Глаза слипались, голова кружилась от усталости.
— Тетю Веру повесили, — неожиданно сказал Борис. Лея вздрогнула и повернулась к нему. — Ты знала?
— Нет…
— Из-за нас повесили, за то, что нас укрывала. Я теперь все время об этом думаю. И этого Сашко хочу поймать, чтобы хоть как-то оправдаться за то, что жив. А она — нет. Для того и с Николаем Евгеньевичем пошел.
Лея молчала, не знала, что сказать.
— У нас в гетто был подпольный комитет, который переправлял евреев в лес, там был партизанский отряд. Ну как партизанский — семейный. Поезда под откос не пускали, на комендатуры не налетали, засады на дорогах не делали. Просто охраняли детей и стариков, иногда от полицаев отбивались. А когда приходили каратели — меняли место, и все по-новой: рой землянки, таскай ветки, носи воду. Я так почти год жил. Зимой было тяжело. Очень. И жрать все время хотелось.
— Тебе ж только восемь лет было, да?
— Ага. Винтовку я бы не удержал, конечно, по хозяйству в основном. Так и прибился к завхозу нашему. Он меня потом усыновил, когда наши пришли.
— Он тоже был еврей?
— Конечно. Илья Семенович. Огнев. Только почему был? Он и сейчас еврей. Знаешь, что самое смешное?
— Что?
— Видела рыжего мужика в поселке лесорубов?
— Да.
— Это он.
— Кто он, Огнев?
— Ага.
— А ты знал об этом?
— Нет, конечно, его же посадили быстро очень.
— За что?
— Да он что-то там брякнул, когда началась война в Палестине, что надо ехать, помогать «нашим» в Израиле. Его и повязали.
— Странно. Все, кто нас спасает, так или иначе потом страдают из-за этого. Мы приносим несчастье.
— Ерунду говоришь. Видишь, он выжил, все в порядке. Работает. Скоро ограничения снимут, вернется в домой в Белоруссию.
Помолчали.
— Знаешь, Борька, а я дома практически не помню.
— Ты ж совсем кроха была, неудивительно.
— Я помню только как мы с мамой куклам платья шили, это почему-то помню.

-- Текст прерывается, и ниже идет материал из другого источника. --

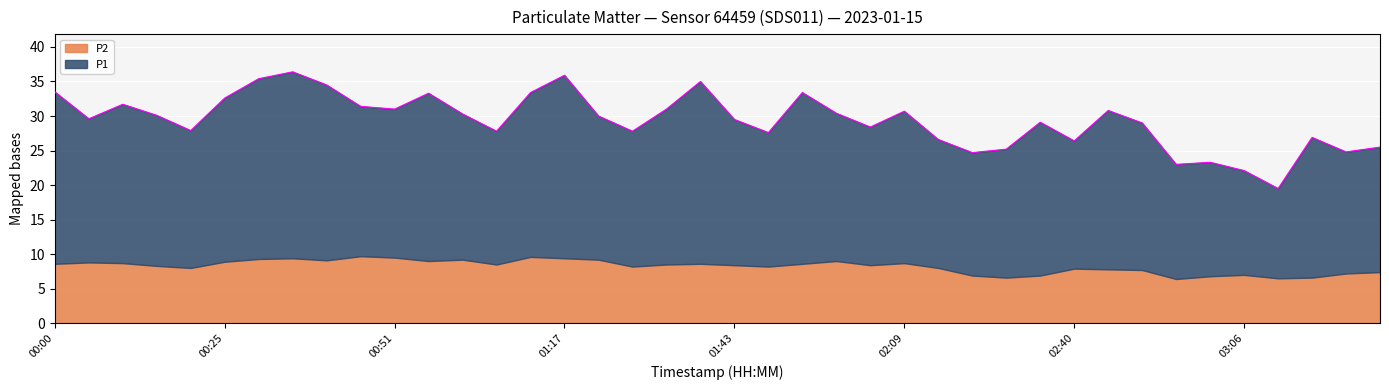

How many lines are shown in the chart?

2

Еще помню, как на речку ходили, я боялась в воду лезть. У нас была речка?
— Была, — засмеялся Борис.
— Еще помню бантик, который все время сползал. Волосы никак не росли, а мне хотелось, чтобы прическа как у мамы, только с бантиком. Такая дуреха была.
— А красный шарик помнишь, тогда, на демонстрации?
— Нет…
— Ты так плакала, когда какой-то придурок его лопнул… А папу помнишь?

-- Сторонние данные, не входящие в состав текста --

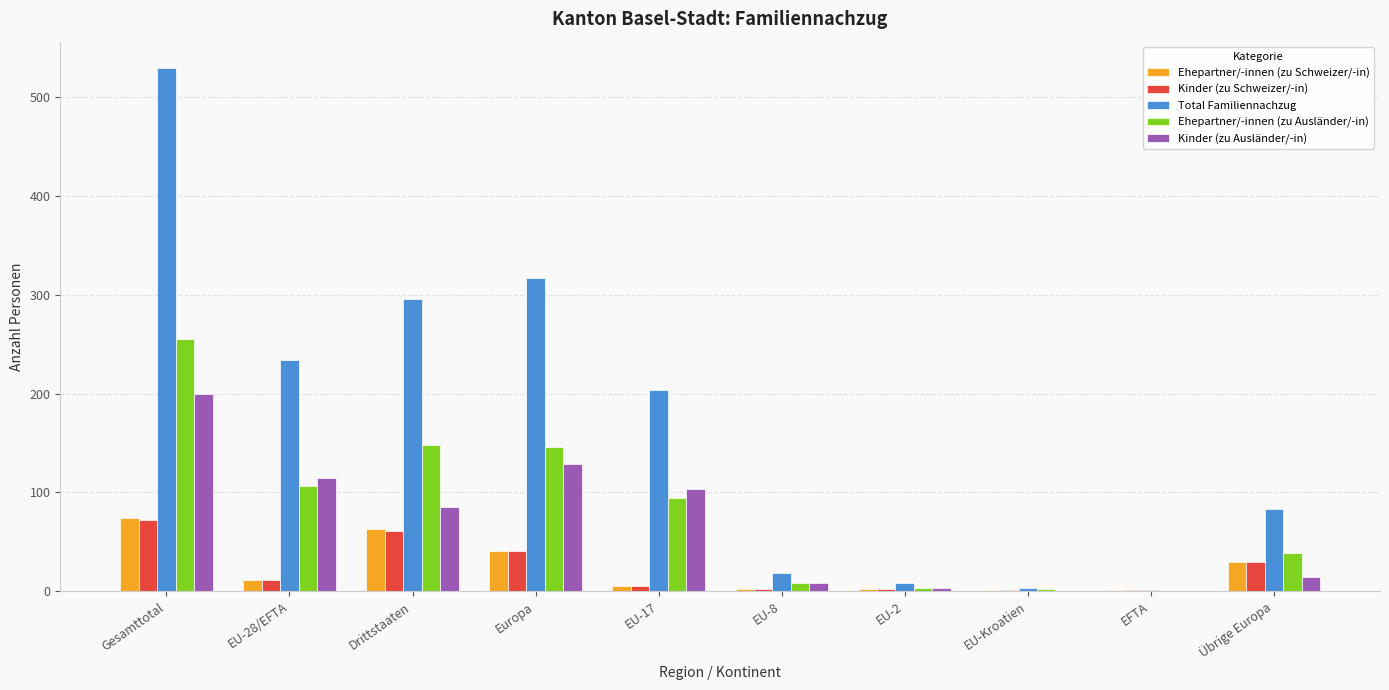

What is the difference between the Total Familiennachzug values at EU-28/EFTA and Europa?

83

— Почти совсем не помню. Так, что-то смутное. Они погибли?
— Наверняка. А то бы они нас нашли. Но их рано в гетто забрали, так что скорее всего в одной из первых акций и убили.
— Странно, что я тетю Веру помню лучше, чем своих родителей…
— Ничего странного. Сколько она к нам ходила, еду носила, ведро выносила, прятала нас. Вот зачем ей это было надо?